Il y a vingt-cinq ans, Chungking Express était le premier film de Wong Kar-wai à sortir en France. La distributrice Michèle Halberstadt raconte comment l’œuvre du cinéaste hongkongais fut lancée dans l’Hexagone.
« Début 1993, au festival de Sundance, je suis sortie bouleversée et en larmes de la projection de Nos années sauvages. Ce fut un véritable coup de foudre. J’ai commencé à me renseigner sur Wong Kar-wai. Au mois d’août, je me retrouve dans son bureau à Hong Kong, où il me montre les rushes des Cendres du temps, film de sabre dont il a dû interrompre le tournage par manque d’argent. On lui fait alors un chèque, en guise de préachat, pour qu’il puisse finir le film. » Distributrice chez ARP Sélection, Michèle Halberstadt découvre quelques mois plus tard le goût de Wong Kar-wai pour les surprises. « On reçoit par la poste une cassette et un mot disant qu’il a terminé Les Cendres du temps mais que, le projet s’étant éternisé, il a tourné un autre film en même temps. Sur la cassette, il y a Chungking Express. »
--------------------
▶ **CONSIGNES**
(1) Répondez à ces questions sur le texte consacré à Chungking Express :
(a) Dans quel festival Michèle Halberstadt a-t-elle vu Nos années sauvages ?
(b) Pour quelle raison Wong Kar-wai avait-il dû interrompre le tournage des Cendres du temps ?
(c) Par quel moyen Chungking Express est-il parvenu à la distributrice ?
(2) Dans le texte consacré à Chungking Express, réduisez en liste à puces le paragraphe qui commence par « Début 1993, au festival de Sundance » en conservant ses faits principaux.
(3) Recopiez fidèlement le passage du texte consacré à Chungking Express allant de « Il y a vingt-cinq » jusqu'à « lancée dans l’Hexagone. » inclus.
--------------------
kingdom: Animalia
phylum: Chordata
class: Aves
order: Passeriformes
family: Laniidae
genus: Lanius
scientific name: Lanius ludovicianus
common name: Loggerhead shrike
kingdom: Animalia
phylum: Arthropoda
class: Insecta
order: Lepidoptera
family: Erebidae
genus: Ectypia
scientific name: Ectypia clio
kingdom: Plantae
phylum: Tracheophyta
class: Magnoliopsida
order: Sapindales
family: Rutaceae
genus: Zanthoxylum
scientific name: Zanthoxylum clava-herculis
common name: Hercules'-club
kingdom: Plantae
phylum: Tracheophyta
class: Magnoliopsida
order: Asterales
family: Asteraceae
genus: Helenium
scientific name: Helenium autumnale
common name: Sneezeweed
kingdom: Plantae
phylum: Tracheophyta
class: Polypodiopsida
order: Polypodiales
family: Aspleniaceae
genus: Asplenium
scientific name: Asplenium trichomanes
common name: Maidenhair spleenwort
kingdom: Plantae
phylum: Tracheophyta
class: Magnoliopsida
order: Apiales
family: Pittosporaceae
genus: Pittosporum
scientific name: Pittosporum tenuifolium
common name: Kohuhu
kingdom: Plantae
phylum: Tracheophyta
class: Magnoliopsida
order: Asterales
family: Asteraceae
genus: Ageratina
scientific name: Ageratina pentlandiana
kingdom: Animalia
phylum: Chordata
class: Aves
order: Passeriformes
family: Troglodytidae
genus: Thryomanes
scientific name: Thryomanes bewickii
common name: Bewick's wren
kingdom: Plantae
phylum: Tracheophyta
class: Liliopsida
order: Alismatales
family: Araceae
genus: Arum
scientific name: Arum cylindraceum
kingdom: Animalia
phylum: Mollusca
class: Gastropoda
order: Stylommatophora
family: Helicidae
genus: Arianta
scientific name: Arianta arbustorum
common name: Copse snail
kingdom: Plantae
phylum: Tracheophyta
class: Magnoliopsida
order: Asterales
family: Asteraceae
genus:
--------------------
▶ **RÉPONSES PAR CONSIGNE**
(1)
(a) Au festival de Sundance, début 1993.
(b) Par manque d'argent.
(c) Par la poste, sur une cassette accompagnée d'un mot.

(2)
- Début 1993, à Sundance, Michèle Halberstadt sort bouleversée de la projection de Nos années sauvages et commence à se renseigner sur Wong Kar-wai.
- En août, à Hong Kong, il lui montre les rushes des Cendres du temps, un film de sabre dont le tournage a été interrompu faute d'argent.
- Un chèque de préachat lui permet de finir le film.
- Quelques mois plus tard, la distributrice d'ARP Sélection reçoit par la poste une cassette et un mot.
- Le mot annonce que Les Cendres du temps est terminé et que Wong Kar-wai a tourné un autre film en même temps, Chungking Express, qui figure sur la cassette.

(3)
Il y a vingt-cinq ans, Chungking Express était le premier film de Wong Kar-wai à sortir en France. La distributrice Michèle Halberstadt raconte comment l’œuvre du cinéaste hongkongais fut lancée dans l’Hexagone.